Es folgt eine Stunde Show, die durch einen astreinen Sound und gekonnten Einsatz der Lichtanlage besticht. Von „Delmenhorst“ bis „Rette mich“ über „Weißes Papier“ wird ebenso an die Hits der 30 Jahre Bandgeschichte gedacht wie an unbekanntere Perlen à la „Surabaya Johnny“ oder das Cover „You’re Gonna Need Somebody On Your Bond“. Kurzweilig, gut gemischt, der riesigen Diskografie geschuldet aber trotzdem nicht jedes Lieblingslied dabei. Doch die Element-Of-Crime-Ultras sind an diesem Abend sowieso in der Unterzahl. Denn wenn ein Text wie der von „Bitte bleib bei mir“ überraschte Lacher und spätestens bei der Spargelkönigzeile Standing Ovations erzeugt, ahnt man, dass hier entweder jeder zweite seinen nicht Element-Of-Crime-hörenden Lebensabschnittspartner mitgebracht hat, oder ganz viele Besucher einfach mal wieder Lust hatten, ein Konzert zu besuchen. Und Element Of Crime boten sich eben an.

 

Auf die Stunde Show folgt eine halbe Stunde mit der guten alten Zugabenerklatscherei. Dreimal lassen sich Element Of Crime zu einem weiteren Griff an die Instrumente bewegen.
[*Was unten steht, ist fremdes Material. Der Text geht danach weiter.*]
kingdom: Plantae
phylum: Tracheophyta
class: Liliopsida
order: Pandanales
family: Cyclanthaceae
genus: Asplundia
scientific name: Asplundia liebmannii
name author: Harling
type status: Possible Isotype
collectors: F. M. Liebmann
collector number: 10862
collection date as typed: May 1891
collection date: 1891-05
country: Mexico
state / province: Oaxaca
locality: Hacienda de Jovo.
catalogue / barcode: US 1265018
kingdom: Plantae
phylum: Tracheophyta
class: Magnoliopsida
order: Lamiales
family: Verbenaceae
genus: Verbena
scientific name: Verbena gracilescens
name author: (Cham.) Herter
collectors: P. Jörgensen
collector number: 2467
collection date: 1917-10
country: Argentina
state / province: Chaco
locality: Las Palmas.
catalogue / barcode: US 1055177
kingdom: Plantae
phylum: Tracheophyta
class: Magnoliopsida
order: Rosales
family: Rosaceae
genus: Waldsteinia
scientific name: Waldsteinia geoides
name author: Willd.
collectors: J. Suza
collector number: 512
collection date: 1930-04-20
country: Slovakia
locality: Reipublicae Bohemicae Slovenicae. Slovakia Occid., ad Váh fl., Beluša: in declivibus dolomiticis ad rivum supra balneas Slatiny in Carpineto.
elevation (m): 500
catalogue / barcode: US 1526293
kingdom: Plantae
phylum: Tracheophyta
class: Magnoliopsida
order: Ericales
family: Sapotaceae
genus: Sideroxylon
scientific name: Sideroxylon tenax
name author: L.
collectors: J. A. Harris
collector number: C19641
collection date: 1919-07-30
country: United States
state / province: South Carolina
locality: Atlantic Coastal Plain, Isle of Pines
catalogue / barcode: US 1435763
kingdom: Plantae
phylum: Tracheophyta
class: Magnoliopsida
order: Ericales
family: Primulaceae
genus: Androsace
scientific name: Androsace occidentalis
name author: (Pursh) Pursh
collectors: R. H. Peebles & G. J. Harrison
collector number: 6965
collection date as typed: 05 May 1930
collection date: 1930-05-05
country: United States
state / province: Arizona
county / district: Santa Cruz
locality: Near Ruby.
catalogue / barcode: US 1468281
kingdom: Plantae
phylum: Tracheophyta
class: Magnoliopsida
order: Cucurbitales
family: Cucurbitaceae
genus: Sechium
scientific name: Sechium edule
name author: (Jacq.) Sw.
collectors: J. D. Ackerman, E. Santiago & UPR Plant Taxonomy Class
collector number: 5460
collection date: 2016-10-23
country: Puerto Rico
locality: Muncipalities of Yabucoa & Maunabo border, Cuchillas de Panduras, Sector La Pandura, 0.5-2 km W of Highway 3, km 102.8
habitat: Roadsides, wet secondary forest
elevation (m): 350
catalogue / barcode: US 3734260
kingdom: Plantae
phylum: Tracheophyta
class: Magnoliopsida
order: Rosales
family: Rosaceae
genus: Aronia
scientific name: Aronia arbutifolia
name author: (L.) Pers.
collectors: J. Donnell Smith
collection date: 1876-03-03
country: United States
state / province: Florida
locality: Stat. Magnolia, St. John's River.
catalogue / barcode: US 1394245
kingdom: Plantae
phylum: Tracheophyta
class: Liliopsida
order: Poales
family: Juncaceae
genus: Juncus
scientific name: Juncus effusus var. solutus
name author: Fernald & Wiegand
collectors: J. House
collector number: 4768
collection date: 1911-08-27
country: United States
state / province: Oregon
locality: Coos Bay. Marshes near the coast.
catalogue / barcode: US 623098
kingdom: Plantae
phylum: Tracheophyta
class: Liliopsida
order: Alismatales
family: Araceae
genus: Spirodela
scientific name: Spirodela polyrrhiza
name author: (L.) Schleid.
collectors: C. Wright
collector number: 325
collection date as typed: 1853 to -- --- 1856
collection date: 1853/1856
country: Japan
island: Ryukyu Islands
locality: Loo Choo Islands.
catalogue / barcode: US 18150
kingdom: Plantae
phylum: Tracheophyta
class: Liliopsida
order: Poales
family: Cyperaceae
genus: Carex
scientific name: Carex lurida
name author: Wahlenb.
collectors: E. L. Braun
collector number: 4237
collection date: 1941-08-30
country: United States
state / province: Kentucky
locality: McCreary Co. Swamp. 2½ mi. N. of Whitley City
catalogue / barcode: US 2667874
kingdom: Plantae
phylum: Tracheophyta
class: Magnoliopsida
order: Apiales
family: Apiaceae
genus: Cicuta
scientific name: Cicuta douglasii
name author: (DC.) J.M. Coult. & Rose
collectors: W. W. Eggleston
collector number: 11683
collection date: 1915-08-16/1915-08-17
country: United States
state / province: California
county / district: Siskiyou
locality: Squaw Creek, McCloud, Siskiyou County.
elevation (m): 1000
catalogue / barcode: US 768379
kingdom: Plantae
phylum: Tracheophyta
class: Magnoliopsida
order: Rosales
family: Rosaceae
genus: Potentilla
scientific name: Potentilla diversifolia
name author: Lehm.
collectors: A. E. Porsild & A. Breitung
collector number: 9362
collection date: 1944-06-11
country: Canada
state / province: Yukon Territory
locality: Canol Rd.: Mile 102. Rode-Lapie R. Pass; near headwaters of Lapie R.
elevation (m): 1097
Ein viertes Mal und man hätte sich veralbert gefühlt von einer Band, dessen Frontmann durchaus den Eindruck erwecken könnte, er wäre nicht der größte Fan seiner Fans. Womöglich tut man ihm und seinen Gästen damit mehr als Unrecht, doch ein bunter gemischtes Publikum hätte der Veranstaltung durchaus gut getan. Wo waren die coolen Indie-Kids mit Hotel-van-Cleef-T-Shirts? Wo waren die jungen Eltern, die ihren Nachwuchs gleich mitbringen? Wo waren die Musikbegeisterten, denen man die Freude an diesem Abend anmerkt? Denn ein wenig mehr Ausgelassenheit und Engagement seitens der Konzertbesucher hätte dem Konzert sicherlich nicht geschadet. So war es eine gute Show von einer routiniert aufspielenden Band, die dem Tatort zumindest in Karlsruhe die miesesten Quoten seit Jahren bescherte.